Our code uses the .bvecs and .fvecs file formats developed by INRIA LEAR and TEXMEX groups.
clear all; all_data = bvecs_read('sift1M.bvecs'); all_data = single(all_data); vocabSize = 4096; % add implementation of K-means vocab1 = your_kmeans(single(all_data(1:end/2,:)),vocabSize); vocab2 = your_kmeans(single(all_data(end/2+1:end,:)),vocabSize); file = fopen(['sift1M_double_4096_' num2str(vocabSize) '.dat'], 'w'); dim = size(vocab1, 1); sz = size(vocab1, 2); fwrite(file, dim, 'int32'); fwrite(file, sz, 'int32'); fwrite(file, vocab1, 'float'); fwrite(file, vocab2, 'float'); fclose(file); save(['sift1M_double_4096_' num2str(vocabSize) '.mat'], 'vocab1', 'vocab2');
Matlab script to build fine vocabularies (used VlFeat library)
clear all; all_data = fvecs_read('sift1M.fvecs'); vocabSize = 4096; load(['sift1M_double_' num2str(vocabSize) '.mat'], 'vocab1', 'vocab2'); vocab1 = int32(vocab1); vocab2 = int32(vocab2); i1 = vl_ikmeanspush(all_data(1:end/2,:), vocab1); i2 = vl_ikmeanspush(all_data(end/2+1:end,:), vocab2); residual = single(all_data)- single([vocab1(:,i1); vocab2(:,i2)]); bytes_per_point = 8; D = size(residual,1) / bytes_per_point; residual_vocab = cell(bytes_per_point,1); dist = cell(bytes_per_point,1); for m = 1:bytes_per_point chunk = residual(D*m-D+1:D*m,:); % add implementation of K-means residual_vocab{m} = your_kmeans(chunk,256); dist{m} = vl_alldist2(residual_vocab{m}); end save(['sift1M_double_4096_8.mat'],'residual_vocab','dist'); file = fopen(['sift1M_double_4096_8.dat'], 'w'); vocabs_count = size(residual_vocab, 1); each_vocab_count = size(residual_vocab{1}, 2); each_vocab_dim = size(residual_vocab{1}, 1); fwrite(file, vocabs_count, 'int32'); fwrite(file, each_vocab_count, 'int32'); fwrite(file, each_vocab_dim, 'int32'); for i = 1:vocabs_count for j = 1:each_vocab_count a = residual_vocab{i}(:,j); fwrite(file, a, 'float'); end end fclose(file);
To build an invertered index for a set of points you should run "indexer_launcher" application with some command line parameters.

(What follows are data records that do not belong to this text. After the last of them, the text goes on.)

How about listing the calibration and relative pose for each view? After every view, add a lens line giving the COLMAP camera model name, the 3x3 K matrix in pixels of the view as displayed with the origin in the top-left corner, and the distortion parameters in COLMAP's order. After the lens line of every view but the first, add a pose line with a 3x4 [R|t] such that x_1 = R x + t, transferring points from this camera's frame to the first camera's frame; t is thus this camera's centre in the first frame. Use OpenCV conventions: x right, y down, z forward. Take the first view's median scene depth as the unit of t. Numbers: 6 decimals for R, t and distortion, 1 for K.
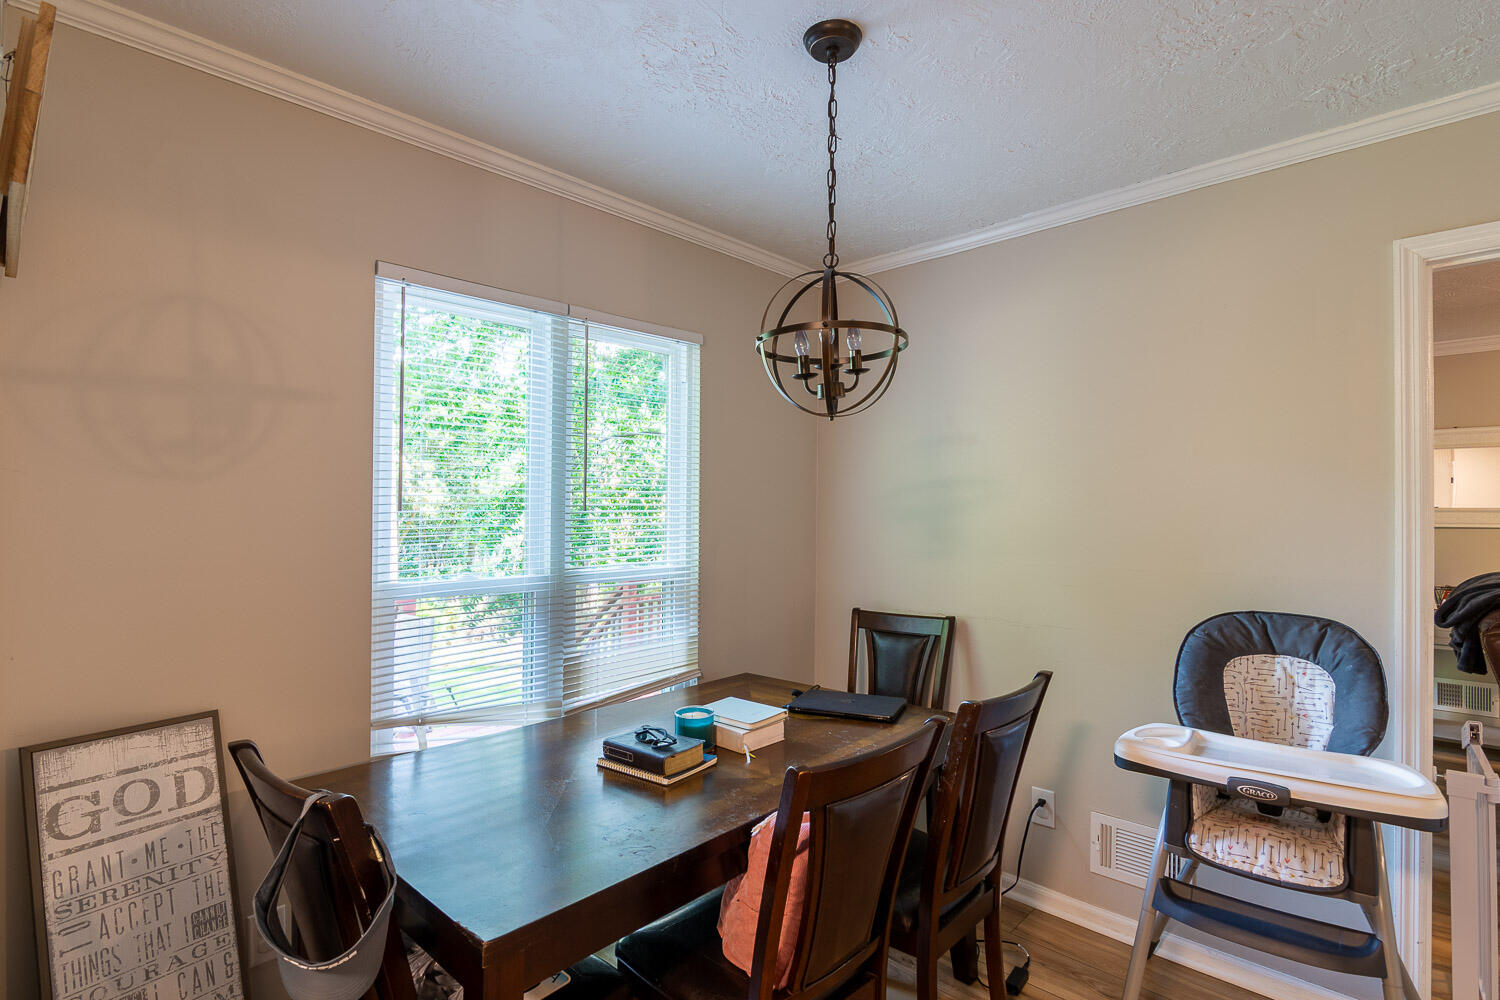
lens RADIAL K [[735.5, 0, 750.4], [0, 735.5, 497.2], [0, 0, 1]] dist [0.000709, -0.001823]
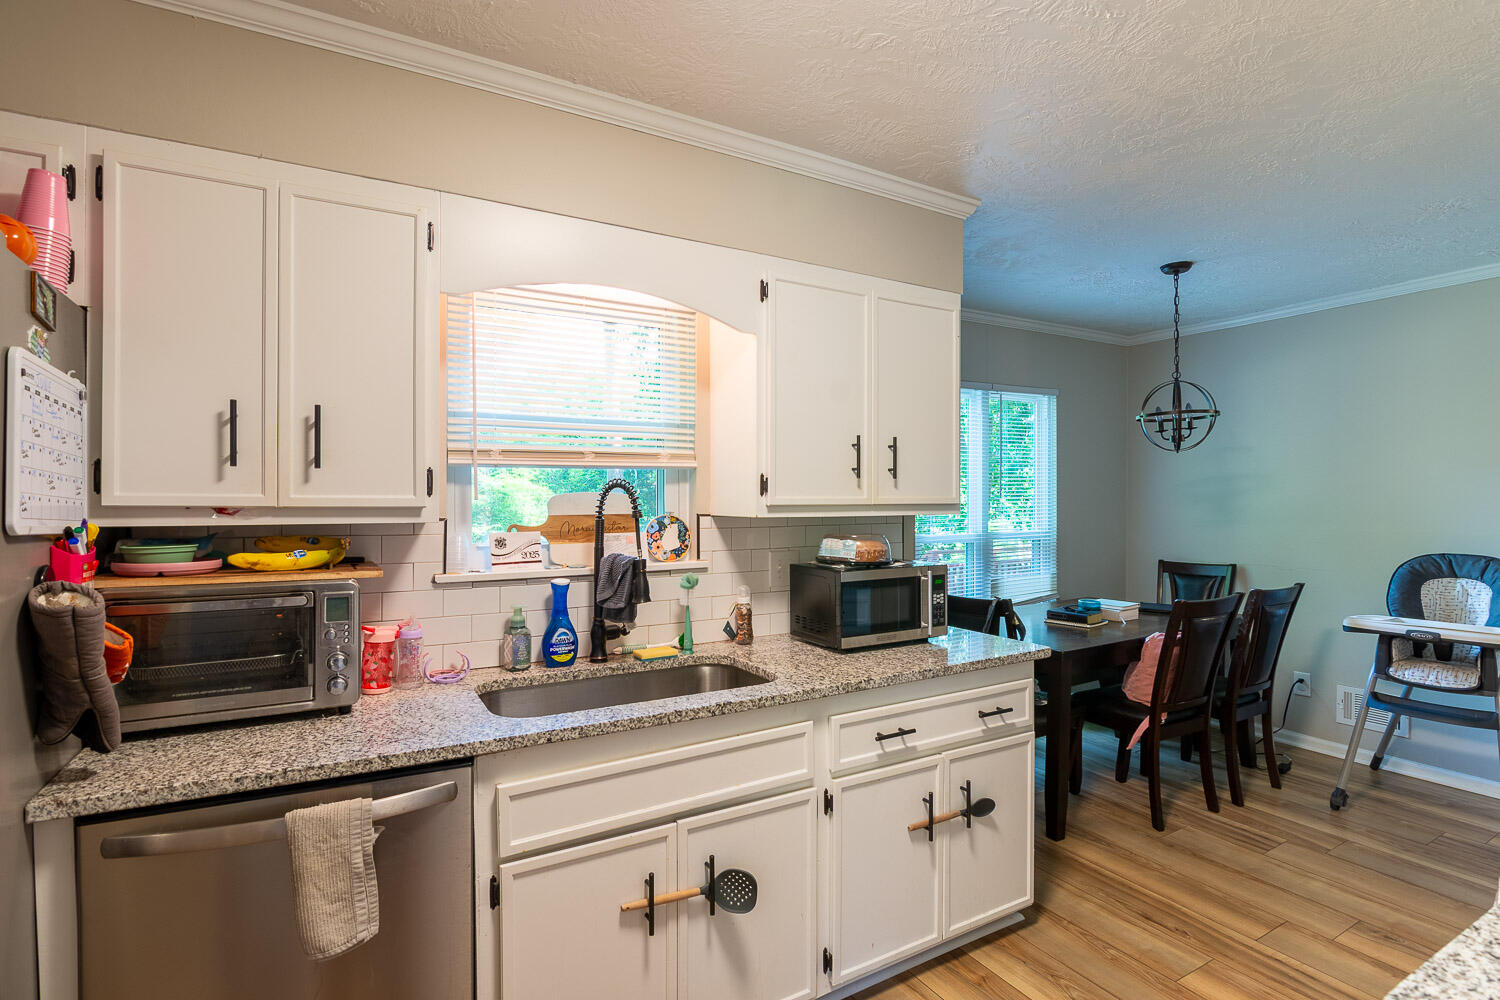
lens RADIAL K [[735.5, 0, 750.4], [0, 735.5, 497.2], [0, 0, 1]] dist [0.000709, -0.001823]
pose [[0.961143, -0.010498, -0.275852, -0.403763], [0.015501, 0.999752, 0.015963, -0.027787], [0.275616, -0.019619, 0.961068, -1.121870]]
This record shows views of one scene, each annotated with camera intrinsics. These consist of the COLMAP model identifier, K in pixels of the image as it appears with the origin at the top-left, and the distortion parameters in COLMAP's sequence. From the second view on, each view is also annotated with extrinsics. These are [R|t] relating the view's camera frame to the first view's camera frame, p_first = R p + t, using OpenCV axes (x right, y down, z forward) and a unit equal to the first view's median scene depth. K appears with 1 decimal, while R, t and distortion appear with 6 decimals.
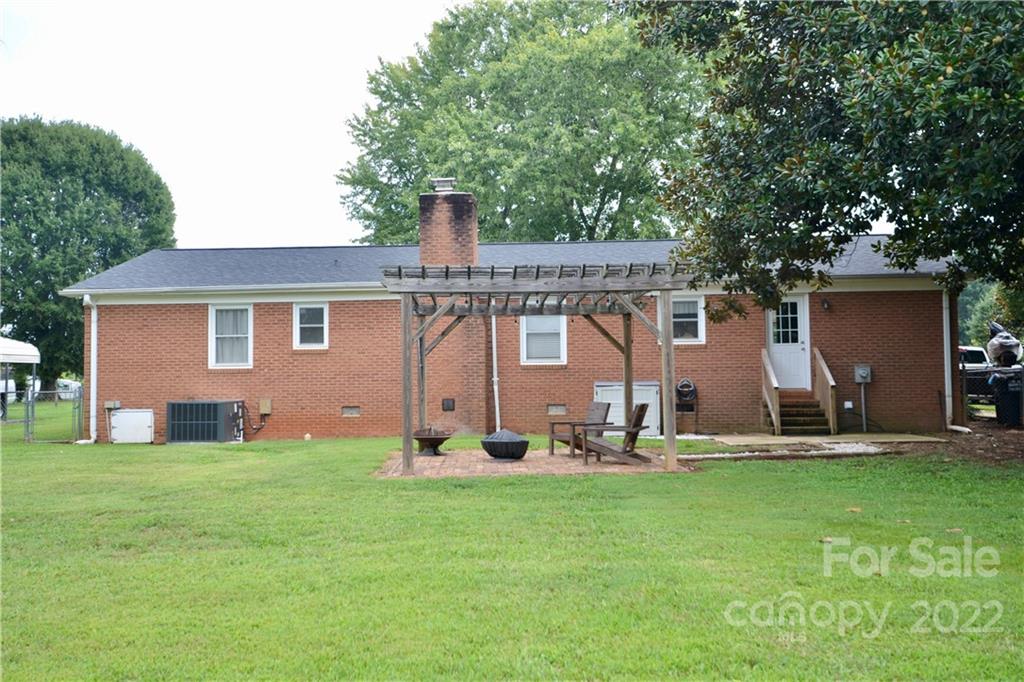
lens RADIAL K [[1007.2, 0, 512.0], [0, 1007.2, 340.7], [0, 0, 1]] dist [0.003225, 0.000000]
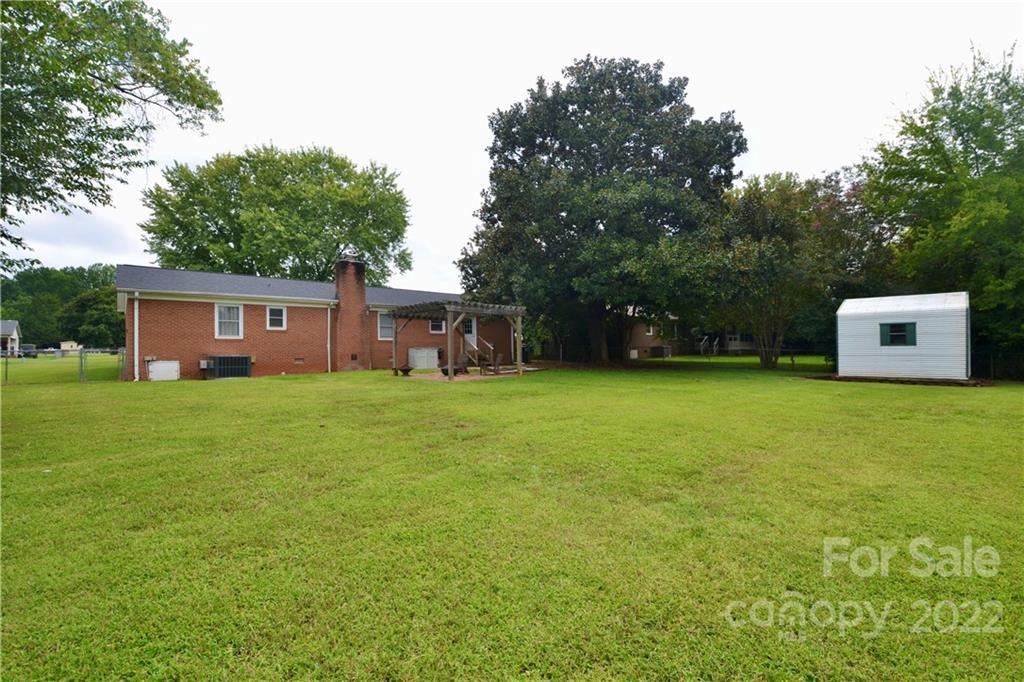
lens RADIAL K [[459.7, 0, 511.2], [0, 459.7, 343.7], [0, 0, 1]] dist [-0.001169, -0.000084]
pose [[0.741706, 0.017323, 0.670502, -0.461980], [-0.036297, 0.999238, 0.014336, 0.005875], [-0.669743, -0.034970, 0.741770, 0.021515]]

--threads_count - the number of threads to use for the multi-threaded index construction --multiplicity - the number of groups of dimensions the vectors will be split into. Equals 2 or 4 for the experiments in the paper. --points_file - the path to the file with the vector database (should be in .bvecs or .fvecs format) --coarse_vocabs_file - the path to the file with the coarse vocabularies (see the format description above) --fine_vocabs_file - the path to the file with fine vocabularies for reranking (see the format description above) --input_point_type - "BVEC" or "FVEC" --points_count - the number of points to index --space_dim - the space dimensionality (e.g. 128 for SIFTs) --files_prefix - the common prefix for storing the multi-index files (used to control runs with different parameters) --coarse_quantization_file - the path to the file with coarse quantizations --metainfo_file - the path to the file with metainformation (deprecated, just write "fake.txt") --use_residuals - the reranking method flag. Specify it if you want to use residuals for reranking (Multi-D-ADC) and omit it if you want to use initial points (Multi-ADC) --build_coarse - specify this flag if you want to recompute coarse quantizations (otherwise, will use the previously computed, if available)
Windows users can try launch_indexer.bat script. It launches indexing of the ANN_SIFT1M dataset using the provided vocabularies. Unix users should just write a similar launch_indexer.sh script.